Ce dernier, lui-même médecin généraliste et diabétique en surpoids, s'était "auto-prescrit du Mediator pour son tour de taille un peu volumineux", retrace le cardiologue au teint hâlé, en retroussant les manches de son pull vert sur ses coudières.

Jusqu'en "1995-96" et sa lecture intensive de revues médicales américaines, grâce auxquelles il fait le lien entre le Mediator et d'autres anorexigènes commercialisés par Servier, le cardiologue pensait que "c'était une drogue merveilleuse".

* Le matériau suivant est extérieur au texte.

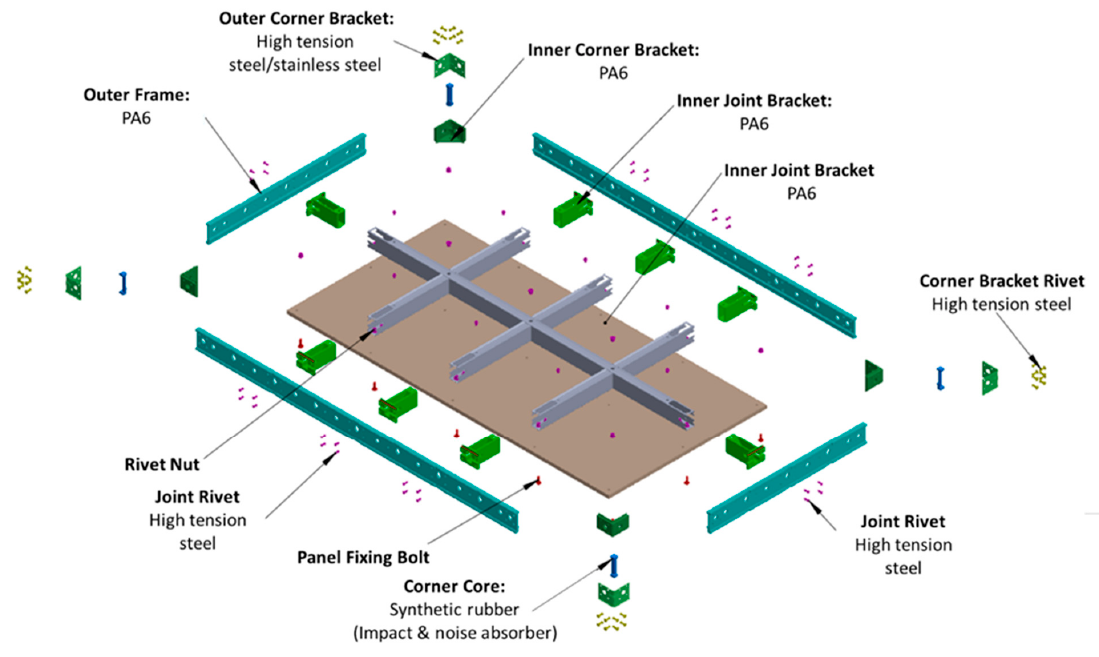
Figure 6. Detailed configuration of the composite system form (CSF).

"J'ai dit stop, lancé l'alerte dans les quartiers: tous les patients qui avaient une fuite inexplicable, je leur demandais +avez-vous pris du Mediator?+. Je les faisais arrêter et les valvulopathies régressaient progressivement", affirme-t-il.

- "On a perdu dix ans" -

Le "cas Chiche" sera la première valvulopathie possiblement liée au Mediator à entrer dans la base nationale en février 1999.

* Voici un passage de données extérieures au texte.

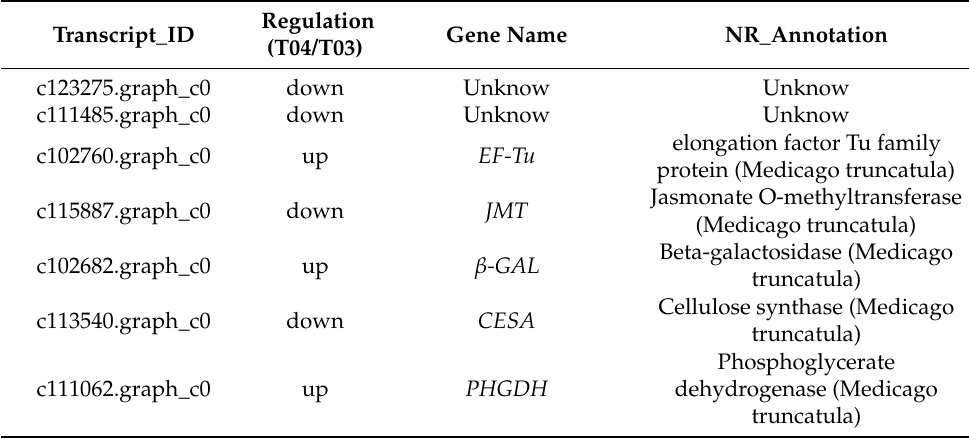
Table 5. The 7 candidate genes identified by BSR.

"Validé à Marseille comme crédible", son dossier restera à Paris "dans un tiroir", soupire le témoin, pestant contre les "dix ans perdus", le produit ayant été retiré le 30 novembre 2009.

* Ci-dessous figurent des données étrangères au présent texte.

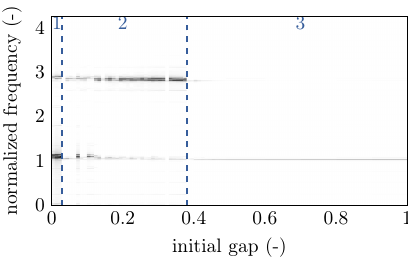
Figure 20. Evolution of the frequency response function of the blade displacement with the initial clearance for the HP compressor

Après son signalement, le Dr Chiche a eu "zéro accusé de réception" des autorités sanitaires, mais dit en avoir reçu "trois" des laboratoires Servier, dont celui de son ancien professeur de médecine, alors adjoint à la mairie de Marseille et dont les "festivals de jazz étaient sponsorisés" par le groupe. "Il m'a dit au téléphone: +Georges tu es brillant, comment tu peux écrire des conneries comme ça? Il faut retirer ton observation+", accuse le cardiologue.

"Ce qui me tue le plus, c'est la porosité de l'Agence (du médicament, ndlr). Mon nom a été divulgué à l'industriel", tempête Georges Chiche, qui dénonce aussi la "réprobation" de ses collègues, même si on ne lui disait "pas en face".

"A Marseille, on disait: +Georges, tu as craché dans la soupe+. Un collègue, corse, a répondu: +Vous avez raison, mais nous on ne mange pas la même soupe que vous+", décrit-il en prenant le tribunal à partie: "Ceci reste entre nous, hein".

Douché par "l'attitude" de l'Agence du médicament, il ne déclare plus aucun effet indésirable, malgré la "quelque cinquantaine" d'autres cas sous Mediator détectés selon lui, et malgré l'obligation faite aux médecins de les signaler.

Entendue à sa suite, l'ancienne responsable du centre de pharmacovigilance de Marseille, Marie-Josèphe Jean-Pastor, a confirmé "un manque d'empressement des médecins à déclarer les effets quels qu'ils soient".

Dans les années 2000, des valvulopathies et des hypertensions artérielles pulmonaires (HTAP), une pathologie rare et incurable, avec imputabilité plausible au Mediator, seront toutefois signalés. Mais ces alertes resteront là aussi vaines.

Entre 1999 et 2005, le Mediator ne sera plus à l'ordre du jour des comités techniques de pharmacovigilance, malgré la multiplication des cas et alors que le médicament est au coeur d'une double enquête, en France et en Europe.

Entendus lundi, les anciens responsables du centre régional de pharmacovigilance de Besançon, chargé de l'enquête française, se sont retranchés derrière "les institutions" et les "donneurs d'ordre", assurant que leur rôle s'était borné à "compiler l'ensemble des effets indésirables" pour "en faire une synthèse".

Le système de pharmacovigilance a "failli", avaient quant à eux estimé les auteurs du rapport de 2011 de l'Inspection générale des affaires sociales (Igas) sur l'affaire du Mediator.

Utilisé par cinq millions de personnes pendant les 33 ans de sa commercialisation, le médicament est tenu pour responsable de centaines de morts.

Les laboratoires Servier comparaissent notamment pour "tromperie aggravée" et "homicides et blessures involontaires", une dernière qualification également retenue contre l'Agence nationale de sécurité du médicament (ANSM, ex-Afssaps), poursuivie pour avoir tardé à suspendre le Mediator.